__Your task__
Nothing but the lines from the first line of the material below through the line that holds "Статьи на иностранных" should be set down, exactly and with pictures left out.

__Data to process__
+===+

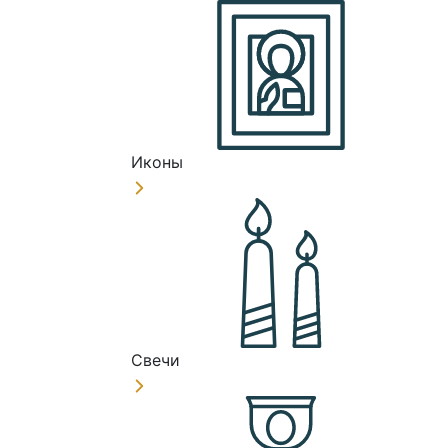
Иконы
Свечи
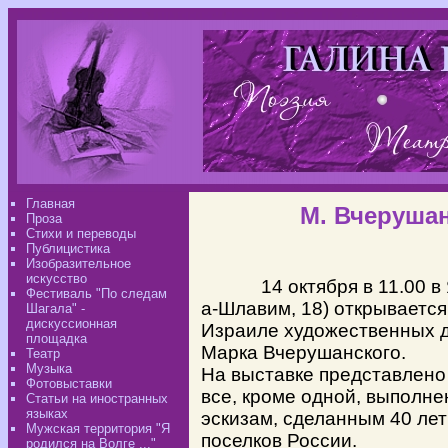
Главная
М. Вчеруша
Проза
Стихи и переводы
Публицистика
Изобразительное
искусство
14 октября в 11.00 в Яф
Фестиваль "По следам
а-Шлавим, 18) открывается
Шагала" -
дискуссионная
Израиле художественных д
площадка
Марка Вчерушанского.
Театр
Музыка
На выставке представлено 
Фотовыставки
все, кроме одной, выполне
Статьи на иностранных
языках
эскизам, сделанным 40 лет
Мужская территория "Я
поселков России.
родился на Волге ..."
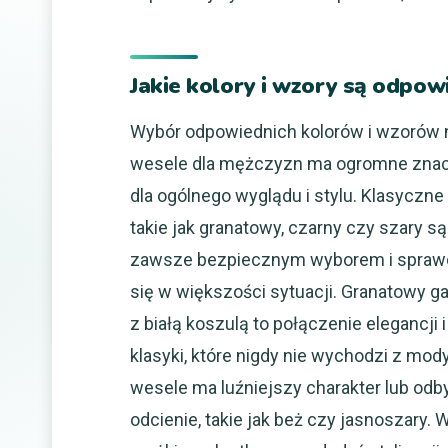
Jakie kolory i wzory są odpow
Wybór odpowiednich kolorów i wzorów 
wesele dla mężczyzn ma ogromne zna
dla ogólnego wyglądu i stylu. Klasyczne 
takie jak granatowy, czarny czy szary są
zawsze bezpiecznym wyborem i spraw
się w większości sytuacji. Granatowy ga
z białą koszulą to połączenie elegancji i
klasyki, które nigdy nie wychodzi z mody
wesele ma luźniejszy charakter lub odb
odcienie, takie jak beż czy jasnoszary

+===+

__Solved exercise__
Иконы
Свечи
Главная
М. Вчеруша
Проза
Стихи и переводы
Публицистика
Изобразительное
искусство
14 октября в 11.00 в Яф
Фестиваль "По следам
а-Шлавим, 18) открывается
Шагала" -
дискуссионная
Израиле художественных д
площадка
Марка Вчерушанского.
Театр
Музыка
На выставке представлено 
Фотовыставки
все, кроме одной, выполне
Статьи на иностранных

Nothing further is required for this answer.